#### QUÉ SE PIDE:
En el texto para revisar, ¿por qué quien narra lleva el libro de Cohen en una bolsa de plástico? Explícalo en una o dos oraciones.

#### TEXTO PARA REVISAR:
Escucho “Suzanne”. Estoy leyendo “los hermosos vencidos” en una
edición barata comprada en el mercadillo de los jueves. En uno de los
puestos venden cintas de cassette y libros. Es otro siglo. Otro tiempo.
Cartas de papel. Teléfono en el pasillo. Comienza abril y la garganta va
muy crecida. Tengo las botas altas rotas. Las dejé en casa llenas de
pegamento para bicicletas. Cruzo sin miedo con el agua helada por encima
de la cintura. En medio de la corriente lanzo el señuelo. Pesco muchas
sin moverme de allí. Levanto los brazos para no mojarme los codos de la
camisa. Tengo dieciséis, bicicleta, amor y un cesto viejo lleno de
truchas. Las hojas de los robles son de un color verde suave y tienen el
tacto de la piel de Maite. A media mañana me siento al sol para
secarme. Comienzan a crecer los helechos. Sonrío muchas veces sin darme
cuenta. El profesor de matemáticas es un cafre. Piensa que en clase que
me río de él y me odia. Llevo el libro de Cohen en una bolsa de plástico
para que no se moje. Leo con el sol en la espalda. Llega Alejandro y se
sienta al lado sin decir nada. Se lía un porro. Entrecierra los ojos.

#### INFORMACIÓN PROPORCIONADA:
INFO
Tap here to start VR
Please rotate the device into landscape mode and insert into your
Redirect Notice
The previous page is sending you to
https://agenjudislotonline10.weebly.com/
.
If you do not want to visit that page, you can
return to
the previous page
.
...
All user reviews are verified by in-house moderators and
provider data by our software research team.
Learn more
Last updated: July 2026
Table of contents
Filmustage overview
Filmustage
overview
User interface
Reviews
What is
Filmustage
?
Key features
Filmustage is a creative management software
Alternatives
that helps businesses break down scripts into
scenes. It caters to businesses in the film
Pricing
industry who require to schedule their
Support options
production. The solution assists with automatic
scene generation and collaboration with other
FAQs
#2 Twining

#### RESPUESTA:
Lo lleva en una bolsa de plástico para que no se moje. Quien narra cruza el río con el agua helada por encima de la cintura.